### Quoted passage ###

If bytes of memory can only hold one of 256 bit patterns (or poison), that doesn't give us much to work with. We could say that the provenance of the pointer is "empty", meaning the pointer cannot be used to access any memory objects -- but that's clearly useless. Or we could say that the provenance of the pointer is "all", meaning the pointer (or pointers derived from it) can be freely used to access all memory objects, assuming the underlying address is adjusted appropriately. That isn't much better.[0]

Instead, we must say that -- as far as LLVM IR semantics are concerned -- each byte of memory holds pointer provenance information in addition to its i8 content. The provenance information in memory is written by pointer store, and pointer load uses it to reconstruct the original provenance of the loaded pointer.

What happens to provenance information in non-pointer load/store? A load can simply ignore the additional information in memory. For store, I see 3 possible choices:

1. Leave the provenance information that already happens to be in memory unmodified.
2. Set the provenance to "empty".
3. Set the provenance to "all".

Looking back at our attempt to implement memcpy, there is no choice which results in a perfect copy. All of the choices lose provenance information.

Without major changes to LLVM IR, only the last choice is potentially viable because it is the only choice that allows dereferencing pointers that are loaded from the memcpy destination.

Should we care about losing provenance information?

Without major changes to LLVM IR, we can only implement a memcpy that loses provenance information during the copy.

So what? Alias analysis around memcpy and code like it ends up being conservative, but reasonable people can argue that this doesn't matter. The burden of evidence lies on whoever wants to make a large change here in order to improve alias analysis.

That said, we cannot just call it a day and go (or stay) home either, because there are related correctness issues in LLVM today, e.g. bug 37469 mentioned in the initial email of that llvm-dev thread.

### Data ###

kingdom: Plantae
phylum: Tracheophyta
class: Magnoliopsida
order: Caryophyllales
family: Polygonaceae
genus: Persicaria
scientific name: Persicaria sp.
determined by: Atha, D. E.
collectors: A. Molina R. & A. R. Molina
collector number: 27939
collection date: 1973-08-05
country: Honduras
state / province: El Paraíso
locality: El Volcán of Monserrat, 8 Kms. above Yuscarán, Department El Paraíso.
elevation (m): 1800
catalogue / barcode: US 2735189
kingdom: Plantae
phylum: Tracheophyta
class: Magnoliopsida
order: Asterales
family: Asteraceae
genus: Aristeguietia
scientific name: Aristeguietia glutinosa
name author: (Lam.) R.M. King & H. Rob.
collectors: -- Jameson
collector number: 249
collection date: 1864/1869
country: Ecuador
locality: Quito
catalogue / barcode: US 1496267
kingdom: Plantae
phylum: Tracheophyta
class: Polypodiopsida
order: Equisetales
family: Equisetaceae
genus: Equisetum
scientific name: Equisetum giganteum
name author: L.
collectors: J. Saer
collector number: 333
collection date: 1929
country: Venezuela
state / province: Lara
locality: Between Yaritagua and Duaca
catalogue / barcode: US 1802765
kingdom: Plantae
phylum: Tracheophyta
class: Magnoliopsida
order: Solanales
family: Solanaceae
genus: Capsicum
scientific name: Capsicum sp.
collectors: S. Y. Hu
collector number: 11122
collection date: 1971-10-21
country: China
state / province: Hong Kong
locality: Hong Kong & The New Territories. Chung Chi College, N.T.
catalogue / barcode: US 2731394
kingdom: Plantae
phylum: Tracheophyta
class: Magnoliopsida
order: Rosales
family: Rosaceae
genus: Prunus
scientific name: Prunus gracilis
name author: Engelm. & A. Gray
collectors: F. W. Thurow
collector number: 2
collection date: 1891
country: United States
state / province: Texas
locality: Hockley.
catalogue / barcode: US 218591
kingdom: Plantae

###

Write out the full passage on pointer provenance in LLVM IR above, word for word.

If bytes of memory can only hold one of 256 bit patterns (or poison), that doesn't give us much to work with. We could say that the provenance of the pointer is "empty", meaning the pointer cannot be used to access any memory objects -- but that's clearly useless. Or we could say that the provenance of the pointer is "all", meaning the pointer (or pointers derived from it) can be freely used to access all memory objects, assuming the underlying address is adjusted appropriately. That isn't much better.[0]

Instead, we must say that -- as far as LLVM IR semantics are concerned -- each byte of memory holds pointer provenance information in addition to its i8 content. The provenance information in memory is written by pointer store, and pointer load uses it to reconstruct the original provenance of the loaded pointer.

What happens to provenance information in non-pointer load/store? A load can simply ignore the additional information in memory. For store, I see 3 possible choices:

1. Leave the provenance information that already happens to be in memory unmodified.
2. Set the provenance to "empty".
3. Set the provenance to "all".

Looking back at our attempt to implement memcpy, there is no choice which results in a perfect copy. All of the choices lose provenance information.

Without major changes to LLVM IR, only the last choice is potentially viable because it is the only choice that allows dereferencing pointers that are loaded from the memcpy destination.

Should we care about losing provenance information?

Without major changes to LLVM IR, we can only implement a memcpy that loses provenance information during the copy.

So what? Alias analysis around memcpy and code like it ends up being conservative, but reasonable people can argue that this doesn't matter. The burden of evidence lies on whoever wants to make a large change here in order to improve alias analysis.

That said, we cannot just call it a day and go (or stay) home either, because there are related correctness issues in LLVM today, e.g. bug 37469 mentioned in the initial email of that llvm-dev thread.